Carl DeVito, um docente emérito do departamento de matemática da Universidade do Arizona, em Tucson (EUA), propôs uma linguagem baseada em conceitos científicos universais plausíveis.  Recentemente ele detalhou seu trabalho na Conferência de Ciência Astrobiológica 2017, que ocorreu de 24 a 28 de abril em Mesa, Arizona.

Projetar um sinal que atraia a atenção é “claramente” o trabalho da inteligência, e é um problema complexo, disse DeVito ao Space.com. Para explorar estas possibilidades, ele escreveu “Science, SETI, and Mathematics” (Berghahn Books, 2014).

DeVito menciona o famoso matemático alemão, Karl Gauss, o qual sugeriu em 1830 a plantação de grandes trechos de floresta siberiana numa demonstração gráfica do Teorema de Pitágoras.

Vinte anos mais tarde, o astrônomo austríaco Joseph von Littrow foi  perspicaz, querendo desencadear valetas cheias de querosene no Deserto do Saara, as quais tomariam o formato de várias figuras geométricas.

Ambos cientistas pensaram que tais enormes demonstrações na Terra certamente iriam captar a atenção de vida inteligente lá fora. Fazendo assim, eles raciocinaram, seria comunicar a aptidão intelectual do nosso planeta. (Nenhuma dessas ideias foi executada).

 

Interesse mútuo

DeVito disse:

O conceito de  primeiro atrair a atenção e depois mostrar o significado é, talvez, a melhor forma de resolvermos este problema. Talvez a inteligência extraterrestre terá ideias similares, e assim se fará conhecida para nós.

O matemático sugere que, para duas sociedades serem capazes de fazer um intercâmbio preciso e científico de informação científica de mútuo interesse, eles primeiro devem aprender as unidades de medida uma da outra.

Junto com o linguista R. T. Oehrle, DeVito desenvolveu uma linguagem para esse exato propósito, potencialmente permitindo que as civilizações de diferentes sistemas estelares reportem umas à outras as massas de seus planetas, a composição química de suas atmosferas, ou a produção de energia de suas estrelas.

Ele disse:

Isto, é claro, tem como base algumas suposições. Nestas suposições estão incluídas:

  • Ambas sociedades podem contar e executar a aritmética.
  • Ambas sociedades reconhecem os elementos químicos e a tabela periódica.
  • Ambas têm feito estudos quantitativos dos estados da matéria.
  • Ambas sabem o suficiente de química para conduzir cálculos químicos.

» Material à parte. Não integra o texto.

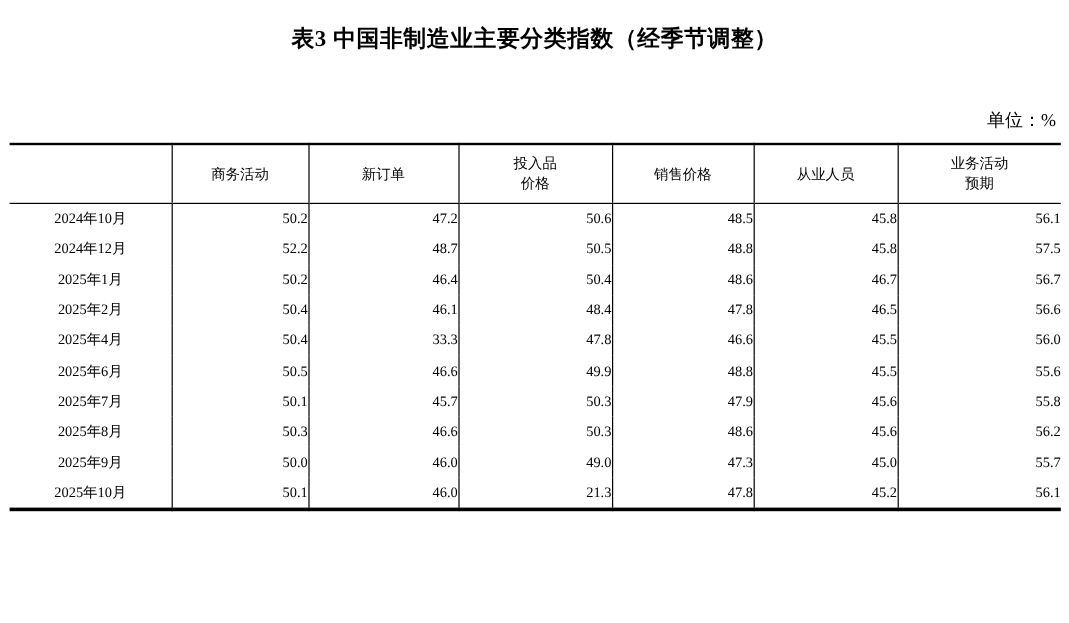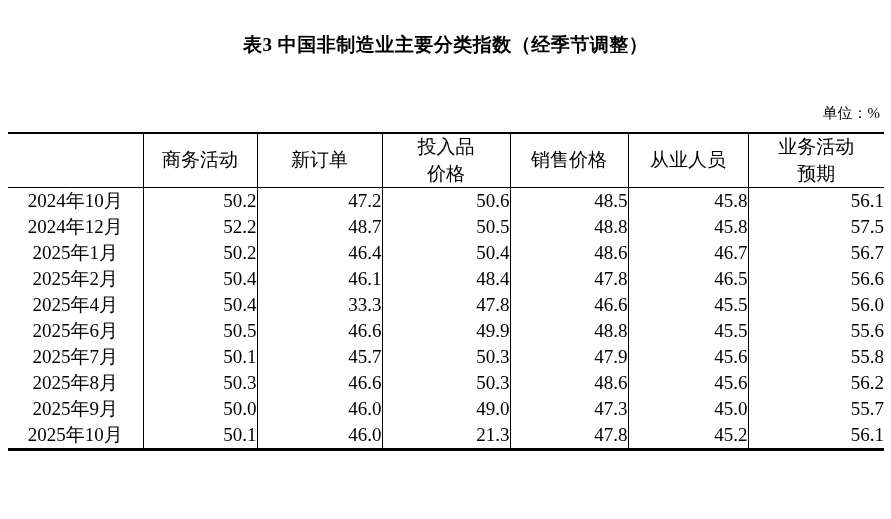--- a/index.html
+++ b/index.html
@@ -19,7 +19,7 @@
     background: #ffffff;
   }
   .doc-title {
-    margin: 17px;
+    margin: 4px;
     padding-top: 15px;
     text-align: center;
     font-size: 19px;

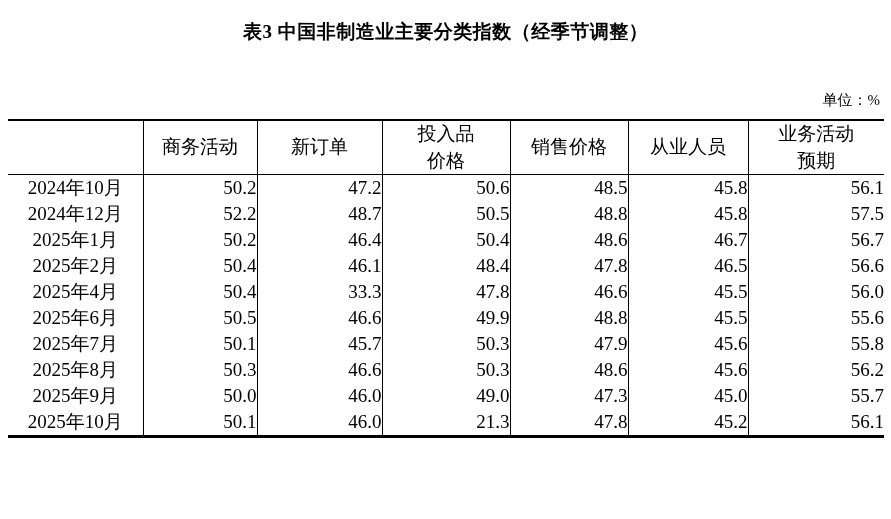--- a/index.html
+++ b/index.html
@@ -41,7 +41,7 @@
     table-layout: fixed;
     border-top: 2px solid #000;
     border-bottom: 3px solid #000;
-    font-size: 19px;
+    font-size: 12px;
   }
   table.index-table th,
   table.index-table td {

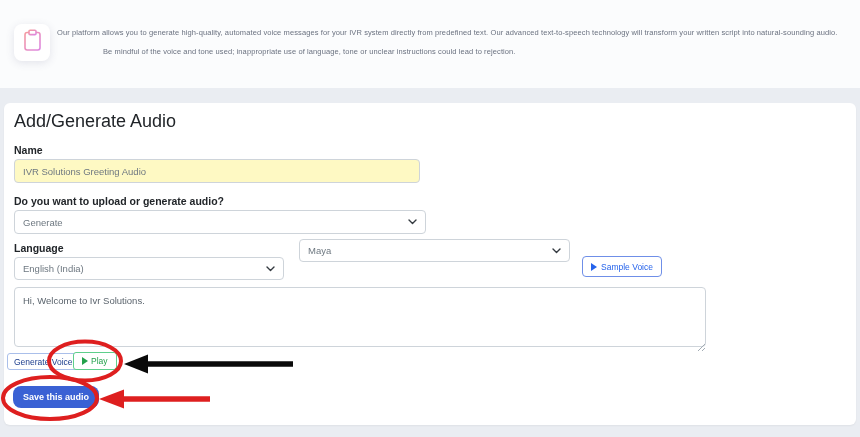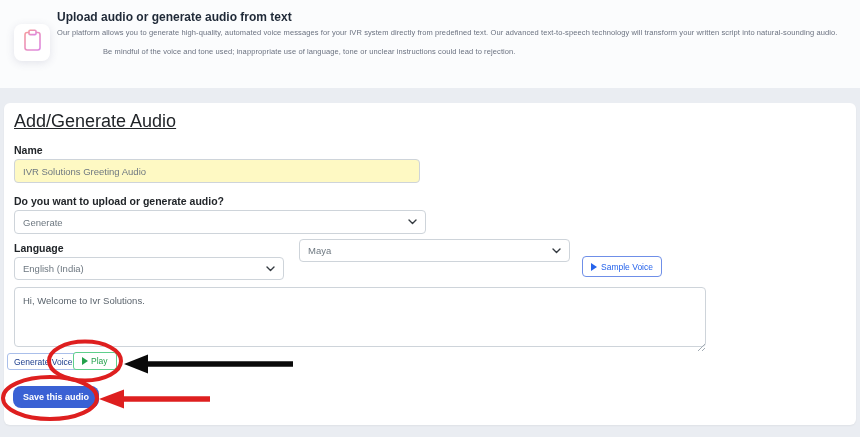--- a/index.html
+++ b/index.html
@@ -131,7 +131,6 @@
         </svg>
       </span>
     </div>
-    <div class="header-title">Upload audio or generate audio from text</div>
     <div class="header-desc">Our platform allows you to generate high-quality, automated voice messages for your IVR system directly from predefined text. Our advanced text-to-speech technology will transform your written script into natural-sounding audio.</div>
     <div class="header-note">Be mindful of the voice and tone used; inappropriate use of language, tone or unclear instructions could lead to rejection.</div>
   </div>

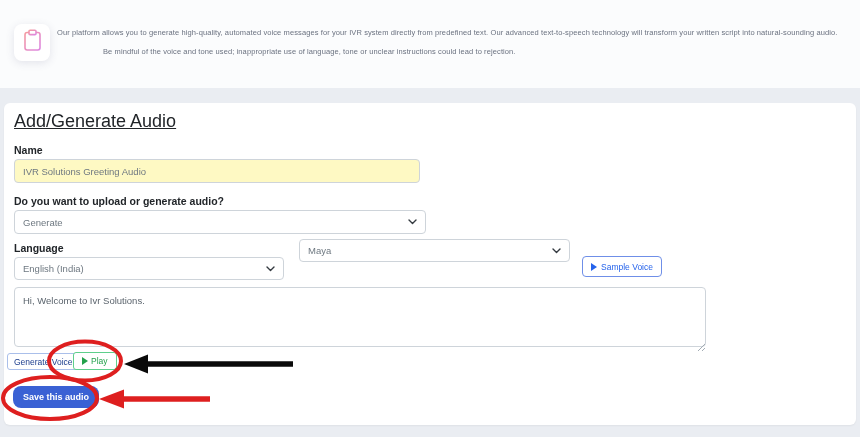--- a/index.html
+++ b/index.html
@@ -45,7 +45,7 @@
   }
   .form-title {
     position: absolute; left: 10px; top: 8px;
-    font-size: 18px; font-weight: 500; color: #212529; text-decoration: underline;
+    font-size: 18px; font-weight: 500; color: #212529;
   }
   .field-label {
     position: absolute; font-size: 10.5px; font-weight: 700; color: #212529;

Com respeito à estas suposições – todas conhecidas pelos humanos já no Século XIX – DeVito disse que podemos comunicar o grama, a caloria, o grau (Kelvin) e nossas unidades de pressão.

 

Dificuldades em potencial

Ainda, há várias dificuldades em potencial que devem ser reconhecidas.

Por exemplo, uma raça alienígena poderá começar com uma geometria diferente, e derivar suas leis do movimento nessa geometria, disse DeVito. Assim, os resultados poderiam ser muito diferentes da formulação das leis que são familiares a nós.  Ele disse:

A matemática do movimento é cálculo diferencial. Podemos presumir que uma raça alienígena compartilha isto conosco? Cálculo diferencial e cálculo integral são tão fundamentais em muitas áreas da ciência, que é difícil imaginar uma ciência sem eles. Mas isto é, talvez, uma propensão humana.

DeVito disse imaginar se uma sociedade alienígena teria algo equivalente à geometria Euclidiana:

Nós, é claro, não podemos saber, mas devemos estar cientes de que a física de uma raça alienígena, mesmo numa área fundamental como a mecânica, poderia ser diferente da nossa de formas sutis, mas importantes.

Similarmente, uma civilização alienígena, em seu desenvolvimento científico, teria modelado seu sistema solar tal como a humanidade, no sistema Copernicano?

Dado o fato de que os alienígenas compreendem a realidade física, DeVito disse que podemos começar construindo uma linguagem e comunicarmos com ET, seja qual for a quantidade de matemática considerada necessária:

O problema – e é um problema difícil – é como prosseguir de uma discussão matemática, para uma discussão de outros aspectos da civilização humana.

Ele disse que é muito importante que o pesquisador multi cultural tenha um papel chave na procura por inteligência extraterrestre.

DeVito reconhece que os terráqueos certamente querem se apresentar como uma raça altamente inteligente. Em nos expormos, queremos ser vistos como uma forma de vida que atingiu muito e aprendeu muito, “mas é sábia o suficiente para perceber que ainda tem muito mais para aprender.”